What is the law of Christ?

Allow a few responses from students.

The law of Christ is found in Matthew.

Read Matthew 22:37-40 (NLT).

Jesus replied, “You must love the Lord your God with all your heart, all your soul, and all your mind.’ This is the first and greatest commandment. A second is equally important: ‘Love your neighbor as yourself’ The entire law and all the demands of the prophets are based on these two commandments.”

Jesus actually said it’s equally important to love each other as much as you love God.

That’s pretty important!

So, what does it mean to share each other’s burdens?

Allow a few responses from students.

True friends understand that you support each other through joy and trials.

But, sharing someone’s burden isn’t easy—it takes time, effort, and sacrifice.

That’s why after Paul tells us to share each other’s burden, he follows up with this…

Read Galatians 6:3.

If you think you are too important to help someone, you are only fooling yourself. You are not that important.

I want to share an example of extreme selflessness. 
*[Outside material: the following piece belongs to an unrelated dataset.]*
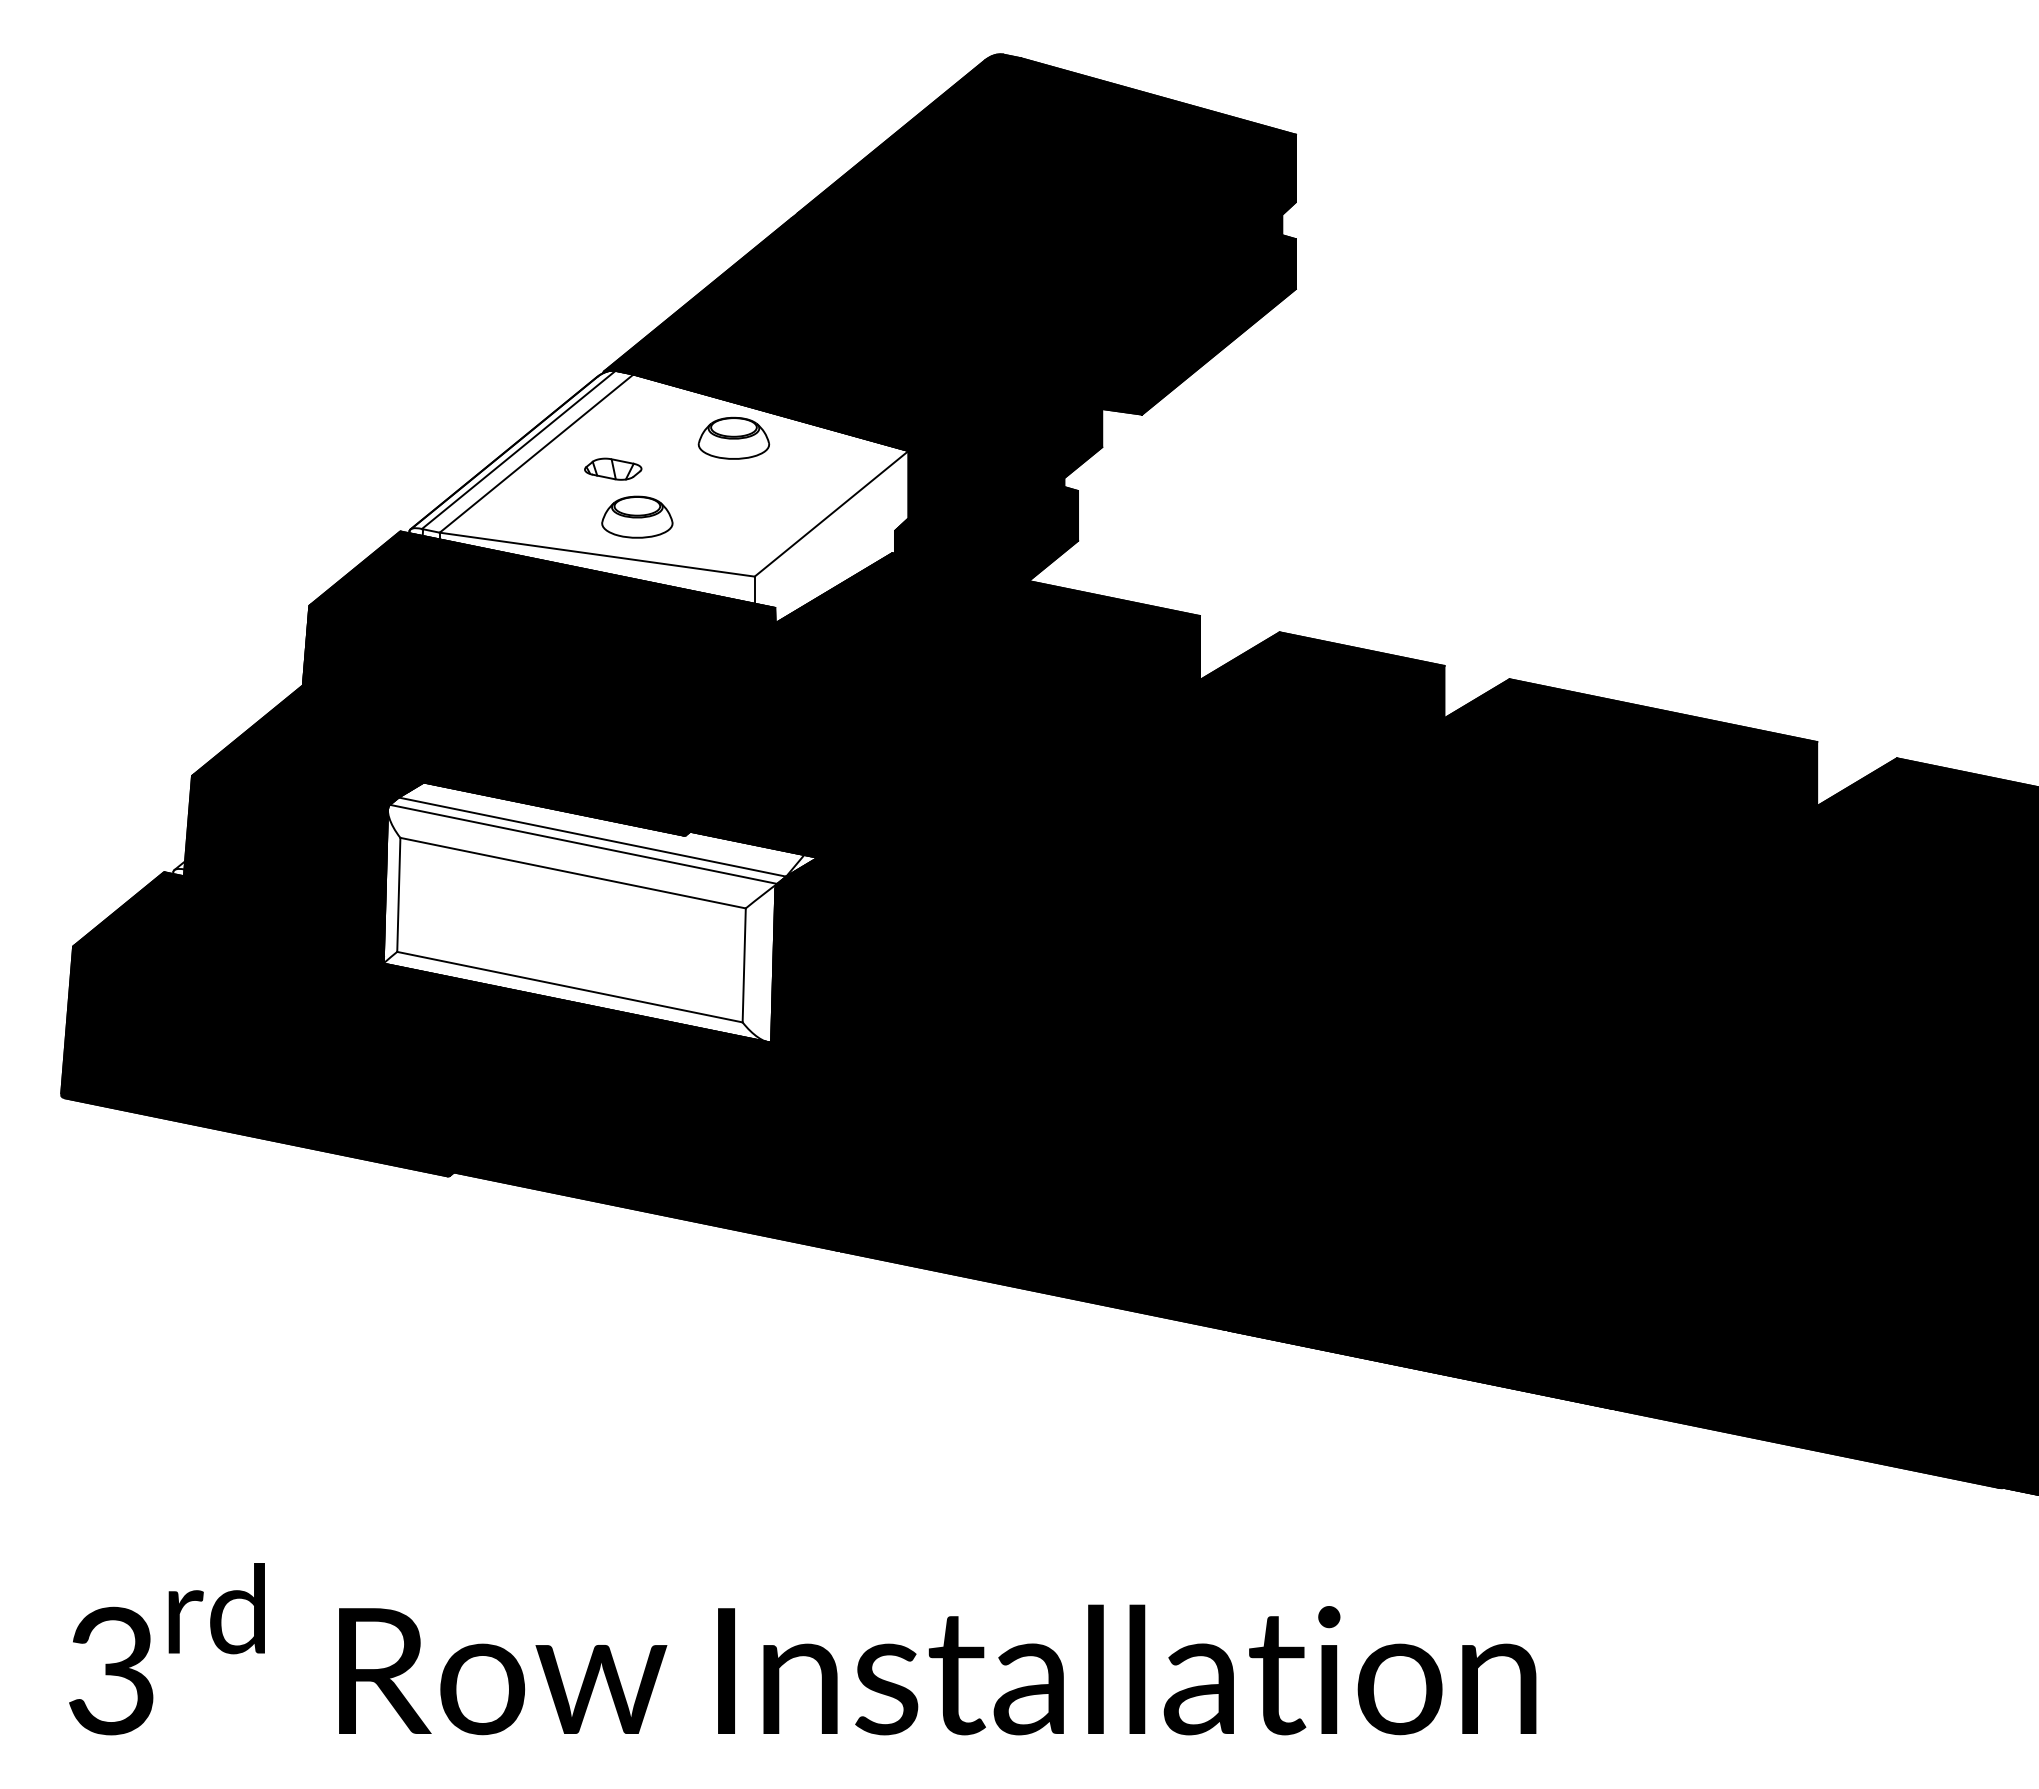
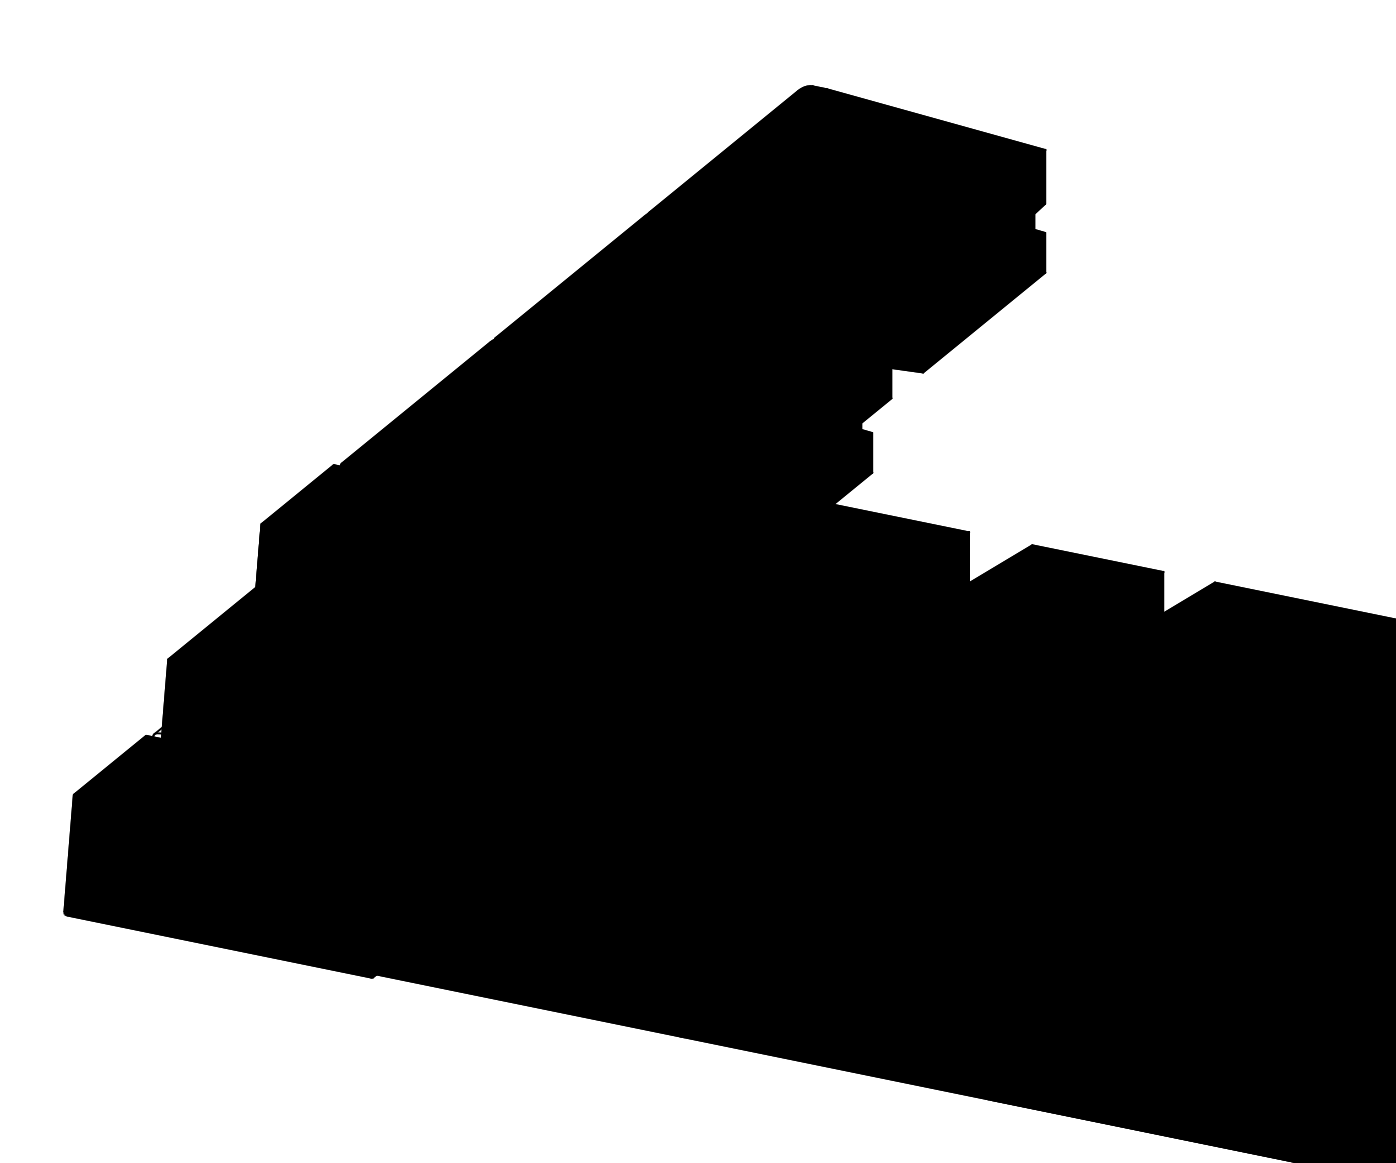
fill: (658, 496) -> (538, 437), added
fill: (600, 912) -> (492, 767), added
In 2009, Dave Hartstock, a skydiving instructor, was in the middle of a 13,0000-feet-high tandem jump when he realized that neither of his two parachutes would open all the way.

He had jumped out of the plane with Shirley, a grandmother and first-time skydiver, and found himself having to make a really quick and hard decision.
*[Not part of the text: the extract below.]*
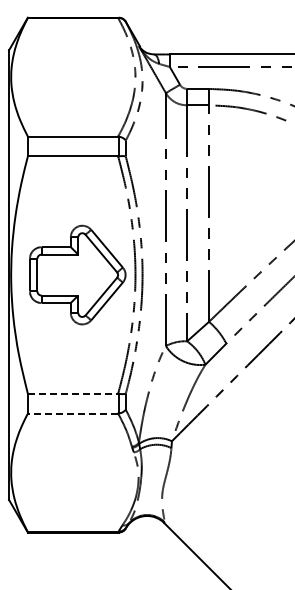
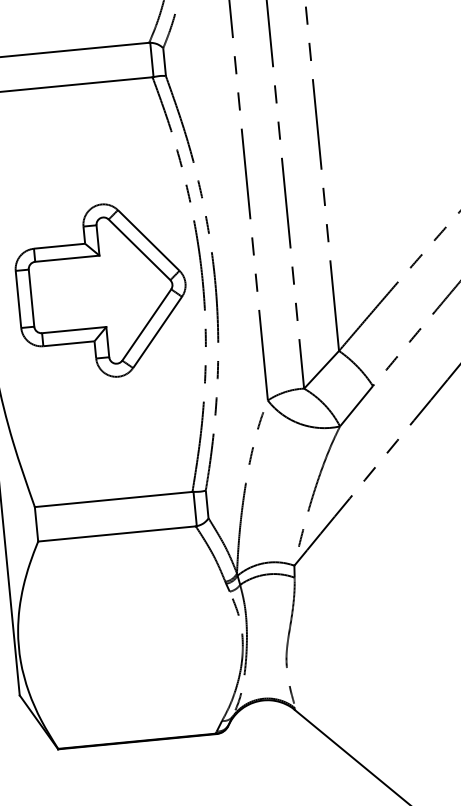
line: (73, 393) -> (114, 498), dashed -> solid
line: (72, 413) -> (116, 533), dashed -> solid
Although his brain was racing and he was panicking, at the last minute, he was able to rotate his body so that he could cushion Shirley’s fall when they hit the ground.

Dave’s quick thinking saved Shirley’s life, but he suffered lifelong consequences of his selfless action.
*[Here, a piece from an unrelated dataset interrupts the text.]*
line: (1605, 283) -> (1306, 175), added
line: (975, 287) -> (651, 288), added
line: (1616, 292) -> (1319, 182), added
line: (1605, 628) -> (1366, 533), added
Shirley made a speedy recovery because of Dave’s sacrifice.

But, Dave is now permanently paralyzed from the neck down and requires help to do everything in life.

When asked if he would still do the same thing after knowing what would happen to him, he said, “Absolutely. Better me than her.”

Dave made that sacrifice, essentially, for a stranger.

Most of us will never have to make that kind of choice for even our closest friends.

What types of burdens do our friends carry that we could share with them?

Allow a few responses from students.

Here are a few reasons why sharing our burdens with each other is important:

1. Sharing our burdens reminds us of the example Jesus set for us as He lived His life on earth.

Jesus traveled from place to place responding to the needs of the people—He was empathetic and caring.

 He even took on the sins of the entire world when He died on the cross—that is the ultimate example of sharing each other’s burdens.

2. Sharing our burdens reminds us to rely on God’s strength and not our own.

Occasionally, in the New Testament, we read that Jesus went away to spend time in prayer with God.

When we share other’s burdens, it’s important to rely on God’s wisdom and strength so we can point our friends to Him and avoid feeling overwhelmed.

3. Sharing our burdens reminds us to look beyond ourselves and care for others.

It’s easy to become self-absorbed and pre-occupied with our own problems—that’s the norm in our culture.

When we focus on caring about the needs of others, we become less selfish and sometimes our own troubles don’t seem as bad.

I want to challenge you to take a step in your friendships toward sharing each other’s burdens.

And, remember that true friends share joy and pain.